§ **RECORDS PROVIDED**:
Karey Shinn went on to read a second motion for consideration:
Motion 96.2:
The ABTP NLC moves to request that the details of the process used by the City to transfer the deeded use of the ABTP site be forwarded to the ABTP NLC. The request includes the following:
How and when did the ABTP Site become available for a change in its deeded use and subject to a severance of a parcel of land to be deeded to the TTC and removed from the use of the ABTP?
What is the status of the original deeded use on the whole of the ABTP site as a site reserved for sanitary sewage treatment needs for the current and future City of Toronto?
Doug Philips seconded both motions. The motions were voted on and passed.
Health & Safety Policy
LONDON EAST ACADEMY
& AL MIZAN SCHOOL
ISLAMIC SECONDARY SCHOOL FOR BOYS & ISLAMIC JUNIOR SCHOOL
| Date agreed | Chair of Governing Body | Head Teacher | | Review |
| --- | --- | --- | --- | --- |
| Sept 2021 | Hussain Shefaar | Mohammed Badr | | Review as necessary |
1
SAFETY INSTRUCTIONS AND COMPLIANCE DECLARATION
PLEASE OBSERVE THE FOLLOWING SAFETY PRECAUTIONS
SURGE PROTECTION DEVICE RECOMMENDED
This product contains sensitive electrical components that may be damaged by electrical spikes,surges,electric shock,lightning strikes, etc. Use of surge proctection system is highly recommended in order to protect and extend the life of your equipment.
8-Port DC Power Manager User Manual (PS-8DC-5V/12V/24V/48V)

§ **EXERCISE DESCRIPTION**: All lines from the one with "Health & Safety Policy" through the final line of the listing above are to be restated word for word; the lines before it are left out.

§ **TASK ANSWER**:
Health & Safety Policy
LONDON EAST ACADEMY
& AL MIZAN SCHOOL
ISLAMIC SECONDARY SCHOOL FOR BOYS & ISLAMIC JUNIOR SCHOOL
| Date agreed | Chair of Governing Body | Head Teacher | | Review |
| --- | --- | --- | --- | --- |
| Sept 2021 | Hussain Shefaar | Mohammed Badr | | Review as necessary |
1
SAFETY INSTRUCTIONS AND COMPLIANCE DECLARATION
PLEASE OBSERVE THE FOLLOWING SAFETY PRECAUTIONS
SURGE PROTECTION DEVICE RECOMMENDED
This product contains sensitive electrical components that may be damaged by electrical spikes,surges,electric shock,lightning strikes, etc. Use of surge proctection system is highly recommended in order to protect and extend the life of your equipment.
8-Port DC Power Manager User Manual (PS-8DC-5V/12V/24V/48V)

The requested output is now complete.